On the basis of the restructuring plan, ING will pay a significant proportion of the restructuring costs, ING's long term commercial viability will be restored, and the aid will not lead to undue distortions of competition. ING, one of the biggest financial institutions in the world, will reduce the risk profile and complexity of its operations and will sell its insurance activities over time. The company will also carve out a business unit, Westland Utrecht Hypotheekbank, or WUH / Interadvies, to step up competition in the Dutch retail banking market, the Commission noted.
ING, which offers banking, insurance and asset management services to over 85 million clients in more than 40 countries, received a capital injection of EUR 10 billion from the Dutch State on October 22, 2008. ING also received EUR 12 billion of liquidity guarantees under the Dutch liquidity guarantee scheme, approved by the Commission in October 2008. In addition, on January 26, 2009, the Dutch Government provided ING with an illiquid asset back-up facility covering 80% of a portfolio of $39 billion.
According to the Commission, the Dutch authorities have made a series of commitments to bring the conditions of the measure in line with the Commission guidelines. The Netherlands has made the commitment to increase the remuneration in relation to the transaction to be paid by ING by EUR 1.3 billion via an additional payment. The Netherlands also committed to temporarily ban ING from acquiring other firms and from exercising price leadership. Further, ING will need formal Commission approval for repaying hybrid and subordinated debt capital instruments. These commitments will stay in place during a 3-year period or until the full amount of the capital injection is repaid to the Dutch State, whatever is shorter.

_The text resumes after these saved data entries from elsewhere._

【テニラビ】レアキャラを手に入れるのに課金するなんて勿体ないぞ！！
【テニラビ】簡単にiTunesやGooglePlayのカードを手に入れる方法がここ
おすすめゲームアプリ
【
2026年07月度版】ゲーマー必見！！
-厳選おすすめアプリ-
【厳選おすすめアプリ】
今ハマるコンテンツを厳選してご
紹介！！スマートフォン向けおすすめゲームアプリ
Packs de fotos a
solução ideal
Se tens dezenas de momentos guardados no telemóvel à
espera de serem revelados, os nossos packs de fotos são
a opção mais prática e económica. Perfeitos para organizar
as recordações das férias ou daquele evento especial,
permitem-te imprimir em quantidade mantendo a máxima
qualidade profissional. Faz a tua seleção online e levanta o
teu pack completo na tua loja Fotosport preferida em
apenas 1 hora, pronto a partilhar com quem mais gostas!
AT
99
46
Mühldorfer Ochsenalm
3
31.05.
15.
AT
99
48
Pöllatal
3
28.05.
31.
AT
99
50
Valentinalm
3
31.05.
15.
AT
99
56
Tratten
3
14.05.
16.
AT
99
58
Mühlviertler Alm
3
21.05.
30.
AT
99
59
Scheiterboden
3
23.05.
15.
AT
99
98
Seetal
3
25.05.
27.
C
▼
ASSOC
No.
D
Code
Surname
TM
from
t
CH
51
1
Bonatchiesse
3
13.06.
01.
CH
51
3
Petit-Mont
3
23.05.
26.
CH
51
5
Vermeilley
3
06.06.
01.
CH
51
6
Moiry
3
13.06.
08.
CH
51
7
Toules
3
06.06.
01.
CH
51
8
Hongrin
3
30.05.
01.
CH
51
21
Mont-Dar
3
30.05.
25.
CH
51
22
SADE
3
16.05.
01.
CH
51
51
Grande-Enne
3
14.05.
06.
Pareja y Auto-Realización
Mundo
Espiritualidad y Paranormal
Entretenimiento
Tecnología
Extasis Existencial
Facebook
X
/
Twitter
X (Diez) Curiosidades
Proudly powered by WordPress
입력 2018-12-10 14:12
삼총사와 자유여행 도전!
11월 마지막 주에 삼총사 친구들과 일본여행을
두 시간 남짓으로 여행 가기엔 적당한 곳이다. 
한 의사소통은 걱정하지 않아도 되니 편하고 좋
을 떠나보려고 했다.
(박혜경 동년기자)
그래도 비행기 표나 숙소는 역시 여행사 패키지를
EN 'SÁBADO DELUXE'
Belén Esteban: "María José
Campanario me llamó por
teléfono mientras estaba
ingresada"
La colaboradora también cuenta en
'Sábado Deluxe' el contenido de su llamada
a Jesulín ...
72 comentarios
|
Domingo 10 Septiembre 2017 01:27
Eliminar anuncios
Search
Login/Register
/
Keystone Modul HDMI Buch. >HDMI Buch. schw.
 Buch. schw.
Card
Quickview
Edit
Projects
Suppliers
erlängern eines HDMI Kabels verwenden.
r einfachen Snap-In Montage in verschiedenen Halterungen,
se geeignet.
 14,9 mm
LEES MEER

Approving banking and insurance group KBC's asset relief and restructuring package, the Commission said that the package foresees structural and financial restructuring through the divestment, run-down and listing of various businesses. KBC will pay a significant proportion of the restructuring costs, restore the long-term commercial viability of KBC, and tackle the distortions of competition that result from the state aid.
KBC received three aid measures, a recapitalization of EUR 3.5 billion, a second recapitalization of another EUR 3.5 billion and an asset relief measure on a portfolio containing Collateralized Debt Obligations, or CDOs. The Commission temporarily approved the first recapitalization on December 18, 2008 and the other two measures on June 30, 2009.
The Commission, after an in-depth investigation, concluded that the asset relief measure launched on June 30, 2009 is in line with state aid rules and no doubts remain concerning the valuation and remuneration of the measure.
According to the Commission, the Belgian authorities submitted the restructuring plan for KBC on September 30, 2009. Under the plan, KBC will divest or run-down a significant number of businesses, including in Central and Eastern Europe, particularly those that are not fully in line with its core business model. The company will also divest a banking business, Centea and an insurance business, Fidea in Belgium, which will stimulate competition in the core market. The restructuring plan also sets out how KBC will repay the two capital injections to the Belgian authorities, the Commission noted.
Further, the Commission said that based on its in-depth investigation, the valuation of the CDO portfolio is in line with the Commission's Impaired Asset Communication. In addition, the remuneration paid by KBC to the Belgian authorities is above that required.
LYG is trading at $6.0401, down $0.1099, on a volume of 232,597 shares.
ING is trading at $14.41, down $0.16, on a volume of 755,900 shares.